Balatro and I had come to an agreement. I was only allowed to interact with it under certain conditions. I was almost free of its grasp again when I hit the cruelest scenario of all: Golden Needle. I was trapped in a prison of my own creation until I found a way to win.
Some context: I had previously banished Balatro from my personal computer. If it’s on there, like Vampire Survivors before it, work just doesn’t get done. I knew instinctively that the mobile version was going to be far more insidious, and largely resisted its call until I had a six-hour Thanksgiving train ride to my parents I needed to kill. So I allowed it back into my system under the condition that I delete it immediately from my phone after the holiday was over.
This arrangement largely worked until I tried to reinstall the game for a Christmas train ride and found out that cloud saves were nonfunctional for a huge portion of users on iOS. This is a huge issue and you will see tons of pissed off reddit threads on the topic. All that progress I had previously was gone. Lucky, the developers were smart enough to include an option in the menu that lets you just unlock everything. The problem with that is that I am goal oriented when playing Balatro, and with nothing to unlock I decided to go after the 20 “challenges,” custom scenarios built into a special mode in the game.
Most of the challenges in Balatro are fun and fairly straightforward. The Rich Get Richer starts you off with $100 and vouchers that max out your interest, but limits your scorable chips to the amount of money you have. Medusa gives you a single, indestructible Marble Joker, which rapidly fills your deck with stone cards. Fragile gives you a deck of entirely glass cards and gives you two jokers that double all probabilities, which makes glass cards break every time. Each of these scenarios forces the player to work around the limitations of their deck and often upend how the game is played.
Challenges are fair for the most part until you get to the last three and the difficulty skyrockets tremendously. Cruelty forces you to operate at a disadvantage – small blinds and big blinds give no reward money. This sucks but is very reliably beatable. Jokerless forces the player to operate without jokers. This also sucks, but there are ways to get to the end without jokers – building on four of a kind or straights, which scale more aggressively. Of the three, Golden Needle is the cruelest.
Golden Needle starts you off with a Credit Card joker and $10, allowing you to go -$20 in debt. Each used discard costs you $1. You have six discards a round, and can only play one hand each round. Welcome to hell.
What makes Golden Needle so frustrating is that it is the scenario most dependent on random chance. You get past the first round by aggressively cycling through one of the few hands that can beat it – usually a high end straight, flush or full house. What you pull in the first shop determines how you must proceed, if you can at all.
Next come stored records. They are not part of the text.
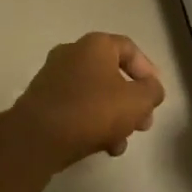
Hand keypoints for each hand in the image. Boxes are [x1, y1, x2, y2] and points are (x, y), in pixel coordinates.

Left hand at [0, 33, 165, 174]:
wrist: (37, 138)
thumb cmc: (92, 110)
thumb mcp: (137, 102)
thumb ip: (152, 92)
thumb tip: (151, 89)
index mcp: (96, 45)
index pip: (129, 49)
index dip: (147, 71)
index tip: (155, 95)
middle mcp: (72, 53)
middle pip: (112, 74)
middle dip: (131, 101)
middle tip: (142, 124)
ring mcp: (53, 76)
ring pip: (94, 94)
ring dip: (113, 117)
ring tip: (120, 143)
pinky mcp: (41, 100)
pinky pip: (75, 107)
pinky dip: (91, 122)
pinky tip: (100, 147)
Golden Needle also subtly changes the way you play the game. Certain MVP jokers that would carry you through the game, jokers that get stronger each hand like Ride The Bus or Spare Trousers, do not scale fast enough to account for the scenario. Conversely, other jokers that shine in a scenario with one hand and six discards become elevated in importance – jokers like Acrobat (which gives you a 3x multiplier on the final hand), Dusk (retriggers the final hand), Ice Cream (which gives you a massive chip bump but reduces every hand played) and Castle (gains +3 chips every time a specific suit is discarded).
The constant financial drain of discarding means maintaining a functioning economy becomes twice as hard, and you are forced to take a risk to pull yourself out of debt, or function exclusively in the negative. On top of this, certain boss blinds like The Mouth or The Needle become irrelevant, while others like The Water will destroy you outright. This unique combination of pure chance and elevated strategy mean that you not only have to be lucky, you also have to be good. Every round played is on a knife’s edge. One move and you are done.
That’s where I was for days: refusing to delete Balatro until I bested Golden Needle. Through a series of convoluted circumstances I engineered a prison of gaming that I could technically leave but refused to out of pride. I have gotten to the final round multiple times, only to come up short by inches. And this morning, as I was writing this, it finally happened. A combination of the Banner, Acrobat and Onyx Agate while focusing on juicing flushes (which is normally a bad idea but far more viable due to the number of discards in this specific scenario) carried me through to Ante 8. The joy I felt was sublime.
I love and hate you, Golden Needle, and now I have defeated you. Time to delete Balatro until my next train ride.